Crimson crew supporters can face the coming season with confidence, for working out of Newell Boat House at the present time are the makings of what should be another superlative Harvard eight.
With the stern four of last June's boat intact and enough good material remaining from the 1941 Jayvees and Combos to guarantee high caliber oarsmen for the four vacant bow positions, there are plenty of indications that the 1942 eight will be a top-notch successer to last year's, the best crew Tom Bolles ever coached at Harvard.
But behind the dozen experienced oarsmen available to the scholarly mentor from previous campaigns, there appears a distinct drop in quality, and, besides worrying about the present Varsity, Bolles will have to build for 1943, since most of this year's Juniors are rowing for the last time, what with the war and accelerated programs.
Captain Ted Lyman and Hallett Whitman, five and six in the Varsity boiler room, are expected to hold the same positions this year, and the odds are that seven-man Dave Challinor will be rowing behind stroke Bus Curwen for the third straight spring. In addition Tommy Boynton, last year's coxswain, is again on hand.
Curwen Has No Peer
Bolles has all he could ask for in Curwen as a stroke. Bus stood head and shoulders above last year's fine array of pace-setters, and now he is expected to have the field all to himself. Just at present he is churning up the chlorinated waters of the swimming pool, but after this weekend he will enter the rowing scene, probably with a good deal of pain, since a winter's work swimming leaves hands in no condition for hard pulling on a sweep.
Below Curwen there is practically nothing. In his absence Dave Noyes is stroking the Varsity, with experience limited to two falls of rowing, one of which was on the starboard side. An operation laid him up all last spring, and even this fall he was not a stroke. Bryce Seligman and George Nichols are the other two ranking men, and both were stroking House crews last spring. All this is a far cry from working on the Jayvees, which one of the three will probably be called upon to do.

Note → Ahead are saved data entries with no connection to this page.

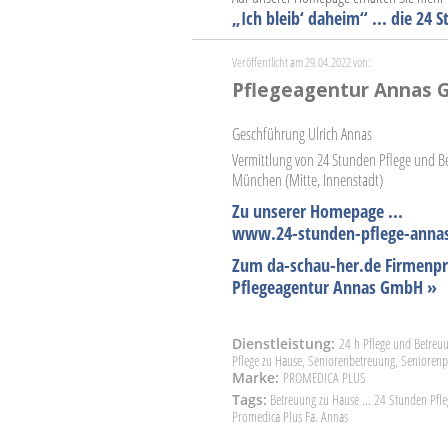
„Ich bleib‘ daheim“ ... die 24
Veröffentlicht am 29.04.2022 von:
Pflegeagentur Annas
Geschführung Ulrich Annas
Vermittlung von 24 Stunden Pflege und
München (Mitte, Innenstadt)
Zu unserer Homepage ...
www.24-stunden-pflege-annas
Zum da-schau-her.de Firmenpr
Pflegeagentur Annas GmbH »
Dienstleistung:
24 h Pflege und Betreu
Pflege zu Hause, Seniorenbetreuung, Seniorenpf
Marke:
PROMEDICA PLUS
Tags:
Betreuung zu Hause ... 24 Stunden Pfl
Promedica Plus Fa. Annas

Mike Marshall and Jerry Prince have been rowing three and four on the Varsity pretty steadily, although Bolles swears up and down that his boatings at present are meaningless. Usually "Sledge" Fitz at bow and Johnny Erskine at two have been the other members of the big boat, but yesterday Pop Jenks and Johnny Richardson filled in.
About half a dozen Sophomores have shown signs of promise in addition to Noyes. Jim Donald's rise has been spectacular. Coming to Harvard from Dallas, Texas, he never saw a sweep until Freshman year. Now that the power of which he has always had plenty has been blended with smoothness, it looks as if he might go places which his position on the second Freshman eight did not indicate.
Dick Ober, Schofield Andrews, Bill Sohier, Winsor Soule, and Nick Biddle, all 1944 are working out on the Jayvees at times, and together with veterans Tony Villa, Ev Brown, and Ford King, will probably comprise a large part of the Junior Varsity.